Better papers for better science
The scientific paper is the gold standard of scientific achievement. In most disciplines this is the journal paper. In some, such as my own, high profile conferences have a standing similar to the most competitive journals. Turning to the CV of a researcher, for promotion, or simply to form a view of their accomplishments, I turn first to their publication list, or increasingly to Google Scholar and Microsoft Academic Search. I also, shame on me, check out their h-index, a measure of their citations, to give a crude and inaccurate sense of the reach of their work. I am personally attached to this system, raised in it. I know how to communicate in the forms required and how to play the 'game' - to select publication venues and to anticipate and to respond to referees. It is thus with some pain that I acknowledge that the scientific paper is a dying medium.
Do not get me wrong here. There are more papers being published year on year, particularly as China is producing increasing volumes of good scientific work. Rather it is that the scientific paper is painfully exposed as an obviously outmoded form of communication. Simply, when compared to the rich, dynamic, media we consume in other settings the scientific paper fails to measure up. The idea that, because this is communication between experts, there is no need for anything other than the constrained forms allowed by publishers, is false. Experience has taught me that the best papers 'teach' their content, that they build on an understanding that the reader is rushed, may lack, or simply not recall, some foundational knowledge, that their readings are often directed by their own purposes that the authors may only dimly perceive. We have the capability now to address this - links, video, smart tagging, layered texts, and so on. Of course we can now permit the reader to access the underlying 'data' on which the paper is founded, to reanalyse and represent it, in the context of the scientific presentation of the originators. Such capabilities are particularly appropriate to the industrial or professional reader for whom many conventional research papers are inaccessible.
Not only is the scientific paper, as we now find it, outmoded, but it is embedded in a publication process that minimises critical and scholarly discourse. I am fortunate to review a large number of papers and sit on programme committees for many for the larger conferences in my field. I have been a, rather less than diligent, editor for major journals. I therefore have had access to the insight generated as part of the peer review process. Often some of the very best comments, sometimes acerbic, but more commonly insightful, provide summaries and research pointers that are much better than the papers on which this attention has been lavished.
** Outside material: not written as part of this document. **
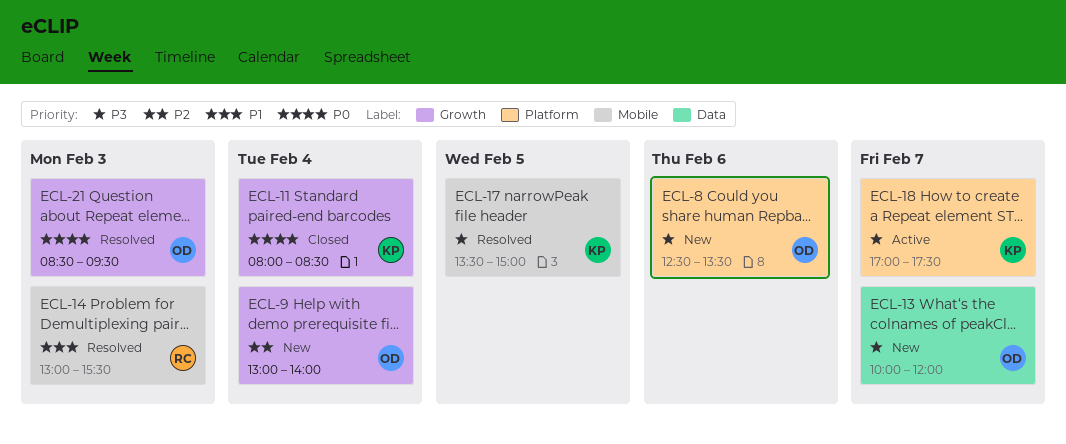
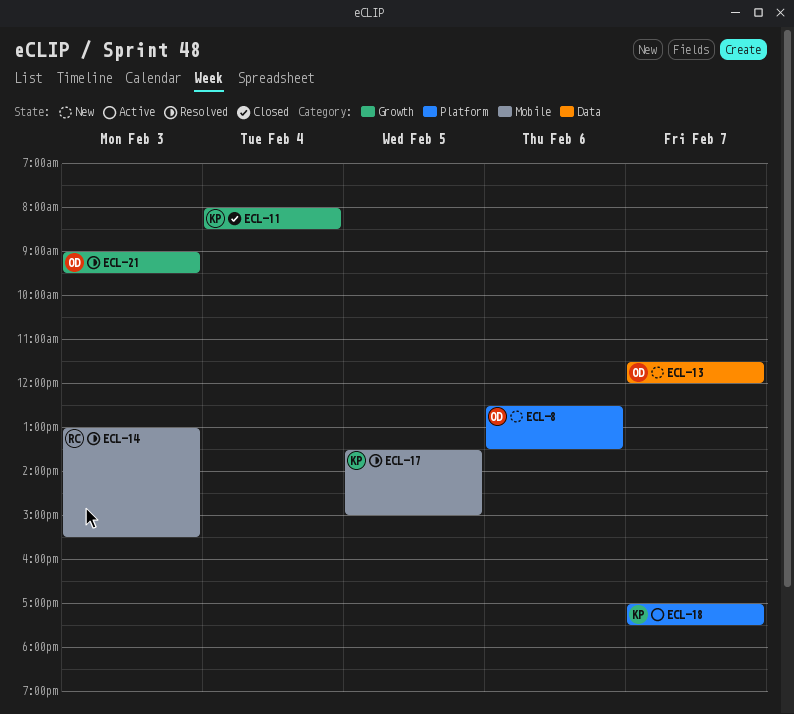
ECL-9: present -> none
ECL-13, begins: 10:00 -> 11:30
ECL-21, begins: 08:30 -> 09:00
Yet this work is lost to all but the small editorial community and the authors. Often, it appears to the authors too, as the unimproved paper appears in another venue with less rigorous standards, or a less well informed reviewer.
So, I would argue we need to move away from the legacy medium of the scientific paper. We can do so without shedding peer review or some of the norms of effective scientific discourse. There are many models for doing this and it is easy to envisage the sort of platforms that could support it. I would like to think that perhaps the online paper and institutional repository will evolve into the sort of venues for dissemination of scientific work that I have hinted at above. Perhaps too media like twitter and, yes, the blog will have a role to play in a more formalised system of scholarly communication.
What is less clear to me is how we engineer the required culture change. I do not think that we can move away from existing publication methods through an evolutionary approach in which the better medium supplants the weaker. The system of publication is too ingrained and too institutionalised for that to happen. So, I think we, in scientific communities and in universities, need to create the space, and critically the credit, for experimentation. We will individually need to take risks - something easier for established scientists - than those with careers to make. The prize is however worth the game - a new setting for scholarly discourse and ultimately then, better science.